Friday, July 27, 2012
The Amazing Google Car vs. Scandal-Plagued High-Speed Rail
I recently took a ride in Google’s experimental driverless car. An engineer drove us to a certain spot, then took his hands off the wheel, his feet off the pedals, and flipped a switch. From there, the car drove along a pre-programmed route completely on its own based on radar, GPS, and other data. This incredible vehicle navigated complicated intersections and four-way stop signs without a hitch. It stopped for pedestrians and avoided parked cars on narrow streets while stunned onlookers snapped pictures. According to the engineers, this technology, which they hope to put on the market in the next few years, could significantly reduce road accidents, allow more cars onto the existing road infrastructure, and shorten travel times.
This breakthrough innovation is a testament to the ingenuity of American business. It stands in stark contrast to government planners who have an inexplicable, romantic attachment to trains. Take California’s extravagant high-speed rail project, whose initial cost estimate has already doubled to $68 billion, while many observers forecast a final cost as high as $100 billion. Recall that “green energy” enthusiasts championed China’s high-speed rail system as a model for our own – until a horrific high-speed rail crash in eastern China killed around forty people. That followed a slew of safety scandals and audits that revealed widespread corruption in China’s high-speed rail project. We don’t hear so much about the glories of Chinese railways anymore, but California’s high-speed rail boosters march blindly forward, oblivious to the fact that the state can’t afford it.
There’s a clear choice here between two visions: investing tens of billions of dollars we don’t have in a train project whose principal model is mired in scandal, corruption, and death, or asking the government to simply get out of the way and let the creative genius of the private sector blaze a trail into the future.
Wednesday, July 11, 2012
Amid High Unemployment, Team Obama Brags About Government-Created Jobs
Two days ago, the Department of the Interior (DOI) released a report on the “economic contributions” it supposedly made to the nation last year. In an accompanying press release, the department claims it “contributed $18.75 billion to California’s economy in 2011 and supported 117,170 jobs.”

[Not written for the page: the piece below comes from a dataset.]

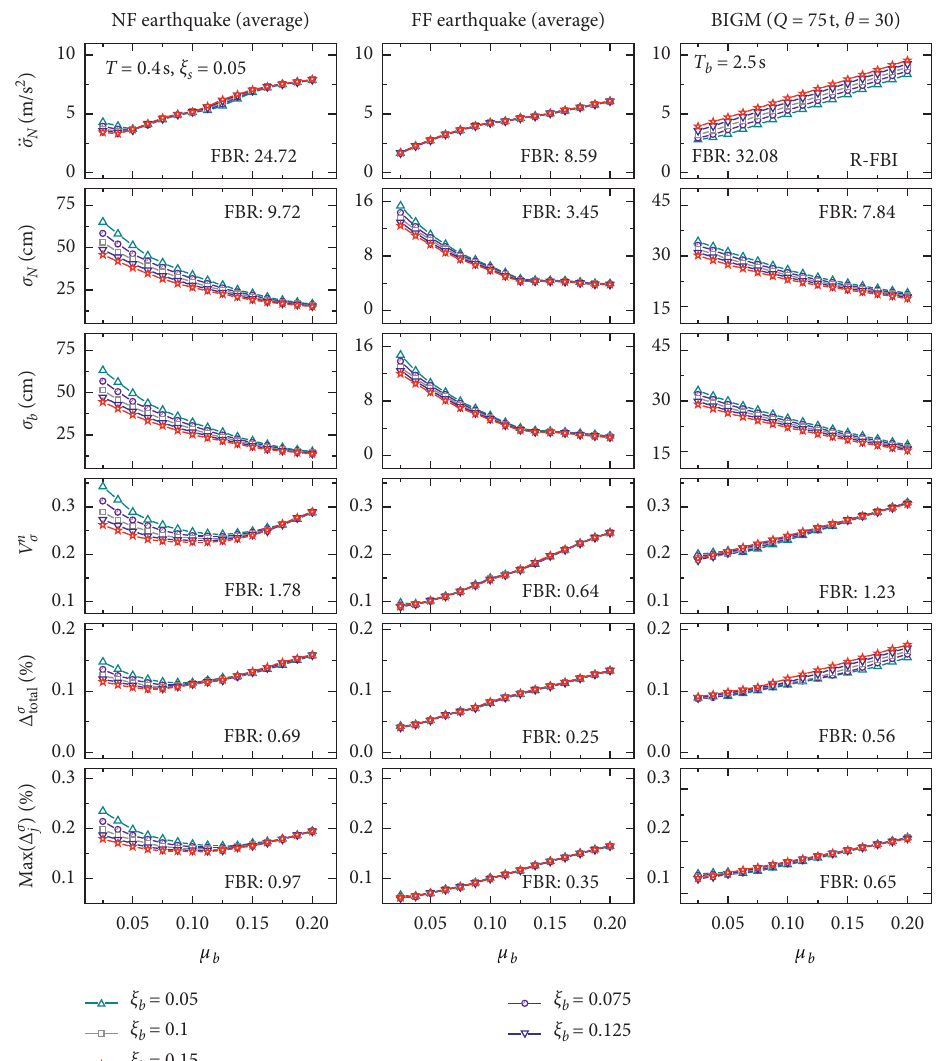
Figure 13: The effect of the friction coefficient of the isolator ( μ building isolated by the R-FBI system under earthquake and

Sadly, $19 billion apparently isn’t enough money to secure a steady water supply for Central Valley farmers. Somehow, deliberately starving Californians of water didn’t make it into the DOI’s press release.
Mind you, the Department’s magnanimous “contribution” to California is just a drop in its giant bucket of government benevolence. Nationwide, the DOI says it “contributed $385 billion to the U.S. economy and supported more than 2 million jobs in 2011.”
Let’s pretend for a minute that the DOI did indeed “support” – whatever that means – more than 2 million jobs last year. This needs to be balanced against all the jobs suppressed by the Obama administration’s self-defeating energy policies. How many potential jobs were lost due to President Obama’s rejection of the Keystone XL pipeline, his continued ban on energy drilling off the California coast and elsewhere, and his crusade to “bankrupt” – in his words – any company that builds a new coal plant?
This is not to mention the doomed jobs that won a last-minute reprieve when Congress rejected Obama’s cap-and-trade scheme – which may still be replaced by equally destructive EPA limits on greenhouse gas emissions from power plants.
And don’t forget about future job losses caused by Obama’s tax policies, including the huge ObamaCare taxes as well as his current drive to raise taxes on Americans making over $200,000, which would crush many small businesses.
Ironically, the smiley-faced DOI report was published just after we learned that U.S. unemployment topped 8 percent for the 41st straight month. It’s hard to believe the economy could be doing this badly when the DOI acts, in its own account, as a miraculous job-creating machine.